Pick out each line in the items below that contains the string "track" and copy those lines in full.

Records excerpted from a collection:
━━━━━━━━━━━━━━━━
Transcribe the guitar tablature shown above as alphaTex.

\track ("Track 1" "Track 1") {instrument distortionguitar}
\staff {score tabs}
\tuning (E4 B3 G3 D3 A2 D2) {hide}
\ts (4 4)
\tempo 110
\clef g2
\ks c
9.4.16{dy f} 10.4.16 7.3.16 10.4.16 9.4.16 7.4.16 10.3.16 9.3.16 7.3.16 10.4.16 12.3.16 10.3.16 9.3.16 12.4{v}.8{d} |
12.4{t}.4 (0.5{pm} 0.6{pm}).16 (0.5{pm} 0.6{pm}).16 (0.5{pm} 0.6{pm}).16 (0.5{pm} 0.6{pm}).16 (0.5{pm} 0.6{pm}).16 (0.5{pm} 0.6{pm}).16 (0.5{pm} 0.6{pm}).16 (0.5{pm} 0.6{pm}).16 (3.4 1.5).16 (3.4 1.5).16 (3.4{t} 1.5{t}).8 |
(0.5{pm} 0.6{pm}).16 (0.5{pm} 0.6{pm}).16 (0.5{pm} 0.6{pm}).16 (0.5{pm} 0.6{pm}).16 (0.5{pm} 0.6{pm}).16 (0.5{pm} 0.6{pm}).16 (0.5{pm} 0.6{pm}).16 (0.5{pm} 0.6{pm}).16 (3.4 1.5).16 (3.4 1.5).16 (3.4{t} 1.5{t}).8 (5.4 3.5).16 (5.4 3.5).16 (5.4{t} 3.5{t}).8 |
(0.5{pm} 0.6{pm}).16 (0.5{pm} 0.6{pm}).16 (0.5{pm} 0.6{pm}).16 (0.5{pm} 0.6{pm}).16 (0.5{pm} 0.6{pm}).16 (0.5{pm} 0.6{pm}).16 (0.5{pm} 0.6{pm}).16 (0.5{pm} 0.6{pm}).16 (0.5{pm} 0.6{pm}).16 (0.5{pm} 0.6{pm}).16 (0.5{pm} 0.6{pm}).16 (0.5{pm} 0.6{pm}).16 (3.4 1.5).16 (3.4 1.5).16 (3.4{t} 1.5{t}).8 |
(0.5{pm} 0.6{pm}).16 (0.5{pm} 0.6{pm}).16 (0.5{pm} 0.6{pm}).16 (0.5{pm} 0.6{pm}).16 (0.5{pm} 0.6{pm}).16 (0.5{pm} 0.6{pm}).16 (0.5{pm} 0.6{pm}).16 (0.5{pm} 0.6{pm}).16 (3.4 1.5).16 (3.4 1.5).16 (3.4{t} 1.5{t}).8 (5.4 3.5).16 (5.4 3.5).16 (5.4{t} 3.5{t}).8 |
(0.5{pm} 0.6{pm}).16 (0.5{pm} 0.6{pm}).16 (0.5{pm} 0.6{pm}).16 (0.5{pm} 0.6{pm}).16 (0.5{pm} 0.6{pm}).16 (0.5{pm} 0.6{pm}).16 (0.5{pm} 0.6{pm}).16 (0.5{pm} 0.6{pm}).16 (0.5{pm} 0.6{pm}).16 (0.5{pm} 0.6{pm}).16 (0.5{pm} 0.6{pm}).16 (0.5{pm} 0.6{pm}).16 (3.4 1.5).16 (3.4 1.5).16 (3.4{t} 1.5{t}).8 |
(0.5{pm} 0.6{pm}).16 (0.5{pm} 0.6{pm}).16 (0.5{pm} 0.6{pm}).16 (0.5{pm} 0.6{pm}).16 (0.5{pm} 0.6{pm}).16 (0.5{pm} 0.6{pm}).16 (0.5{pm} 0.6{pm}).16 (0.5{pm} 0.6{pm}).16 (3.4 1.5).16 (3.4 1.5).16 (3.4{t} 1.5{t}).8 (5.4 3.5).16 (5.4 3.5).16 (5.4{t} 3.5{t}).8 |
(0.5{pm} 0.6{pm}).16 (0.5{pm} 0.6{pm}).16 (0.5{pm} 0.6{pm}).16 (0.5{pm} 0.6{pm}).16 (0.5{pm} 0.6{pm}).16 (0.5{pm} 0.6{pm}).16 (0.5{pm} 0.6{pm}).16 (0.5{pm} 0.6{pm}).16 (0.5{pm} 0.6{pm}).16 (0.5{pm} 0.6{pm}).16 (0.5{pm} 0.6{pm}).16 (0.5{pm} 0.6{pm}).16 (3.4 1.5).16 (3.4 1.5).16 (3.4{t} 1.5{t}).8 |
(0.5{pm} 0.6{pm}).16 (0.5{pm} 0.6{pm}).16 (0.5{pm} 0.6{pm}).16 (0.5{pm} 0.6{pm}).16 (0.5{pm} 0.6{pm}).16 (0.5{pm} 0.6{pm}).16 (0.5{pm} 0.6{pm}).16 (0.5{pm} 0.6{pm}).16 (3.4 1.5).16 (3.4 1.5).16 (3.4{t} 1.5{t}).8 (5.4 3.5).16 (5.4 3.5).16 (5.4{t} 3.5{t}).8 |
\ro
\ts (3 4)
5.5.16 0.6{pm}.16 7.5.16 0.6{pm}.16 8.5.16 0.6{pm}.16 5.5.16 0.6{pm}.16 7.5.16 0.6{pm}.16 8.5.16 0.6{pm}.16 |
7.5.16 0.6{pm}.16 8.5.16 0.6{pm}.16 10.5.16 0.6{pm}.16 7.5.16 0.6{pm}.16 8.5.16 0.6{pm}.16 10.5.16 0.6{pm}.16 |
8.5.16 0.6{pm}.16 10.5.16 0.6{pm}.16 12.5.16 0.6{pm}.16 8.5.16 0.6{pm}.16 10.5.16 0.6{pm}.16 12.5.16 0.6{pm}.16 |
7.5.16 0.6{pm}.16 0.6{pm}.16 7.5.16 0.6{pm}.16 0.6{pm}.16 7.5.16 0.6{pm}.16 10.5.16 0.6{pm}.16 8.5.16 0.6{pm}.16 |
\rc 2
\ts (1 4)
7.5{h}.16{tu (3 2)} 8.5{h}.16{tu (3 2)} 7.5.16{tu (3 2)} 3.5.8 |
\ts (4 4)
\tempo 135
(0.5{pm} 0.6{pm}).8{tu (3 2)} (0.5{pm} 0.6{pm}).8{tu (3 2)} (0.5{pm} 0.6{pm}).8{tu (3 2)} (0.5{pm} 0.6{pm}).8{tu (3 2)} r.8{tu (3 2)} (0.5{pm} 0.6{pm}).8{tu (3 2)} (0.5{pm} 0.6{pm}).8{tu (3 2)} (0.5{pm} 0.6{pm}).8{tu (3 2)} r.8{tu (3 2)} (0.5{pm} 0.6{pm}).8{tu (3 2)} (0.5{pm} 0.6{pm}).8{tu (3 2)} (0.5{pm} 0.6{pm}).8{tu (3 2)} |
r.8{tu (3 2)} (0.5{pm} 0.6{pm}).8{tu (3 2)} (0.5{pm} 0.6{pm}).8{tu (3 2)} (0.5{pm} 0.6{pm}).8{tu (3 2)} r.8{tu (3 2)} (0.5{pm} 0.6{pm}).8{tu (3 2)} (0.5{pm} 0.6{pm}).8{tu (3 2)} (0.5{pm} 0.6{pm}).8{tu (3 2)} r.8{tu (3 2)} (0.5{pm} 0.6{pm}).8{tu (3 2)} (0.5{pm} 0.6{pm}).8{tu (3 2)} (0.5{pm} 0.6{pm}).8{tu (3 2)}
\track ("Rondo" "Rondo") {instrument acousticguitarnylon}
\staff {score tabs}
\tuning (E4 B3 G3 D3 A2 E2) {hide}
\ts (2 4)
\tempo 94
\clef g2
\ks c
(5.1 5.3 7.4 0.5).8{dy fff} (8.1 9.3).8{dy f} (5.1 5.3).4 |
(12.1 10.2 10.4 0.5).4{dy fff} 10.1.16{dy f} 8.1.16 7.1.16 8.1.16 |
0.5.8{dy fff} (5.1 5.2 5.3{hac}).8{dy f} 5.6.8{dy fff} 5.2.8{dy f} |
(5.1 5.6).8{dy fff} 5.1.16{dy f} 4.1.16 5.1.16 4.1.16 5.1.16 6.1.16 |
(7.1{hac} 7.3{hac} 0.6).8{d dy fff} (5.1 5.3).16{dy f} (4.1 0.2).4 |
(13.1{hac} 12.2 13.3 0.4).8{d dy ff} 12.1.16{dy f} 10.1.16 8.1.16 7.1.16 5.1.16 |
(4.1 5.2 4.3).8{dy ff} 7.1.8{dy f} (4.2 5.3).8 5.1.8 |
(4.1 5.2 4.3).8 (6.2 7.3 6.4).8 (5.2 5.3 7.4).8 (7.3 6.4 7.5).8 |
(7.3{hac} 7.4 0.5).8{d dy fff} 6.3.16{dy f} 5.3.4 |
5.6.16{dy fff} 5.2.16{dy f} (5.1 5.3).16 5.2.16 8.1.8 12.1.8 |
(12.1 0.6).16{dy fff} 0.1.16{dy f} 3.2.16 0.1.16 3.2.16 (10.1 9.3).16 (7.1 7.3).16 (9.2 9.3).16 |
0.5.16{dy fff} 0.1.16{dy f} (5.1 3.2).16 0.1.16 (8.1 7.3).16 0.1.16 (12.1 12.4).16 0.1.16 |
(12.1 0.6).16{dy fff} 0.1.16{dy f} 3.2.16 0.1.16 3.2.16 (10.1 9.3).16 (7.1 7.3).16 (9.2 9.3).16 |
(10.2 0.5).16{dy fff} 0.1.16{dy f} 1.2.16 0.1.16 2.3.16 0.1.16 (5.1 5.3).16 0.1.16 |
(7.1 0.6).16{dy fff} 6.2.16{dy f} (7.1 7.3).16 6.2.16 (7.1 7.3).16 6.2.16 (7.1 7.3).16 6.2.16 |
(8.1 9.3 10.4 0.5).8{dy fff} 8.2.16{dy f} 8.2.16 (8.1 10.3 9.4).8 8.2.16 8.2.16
━━━━━━━━━━━━━━━━
Output for this task:
\track ("Track 1" "Track 1") {instrument distortionguitar}
\track ("Rondo" "Rondo") {instrument acousticguitarnylon}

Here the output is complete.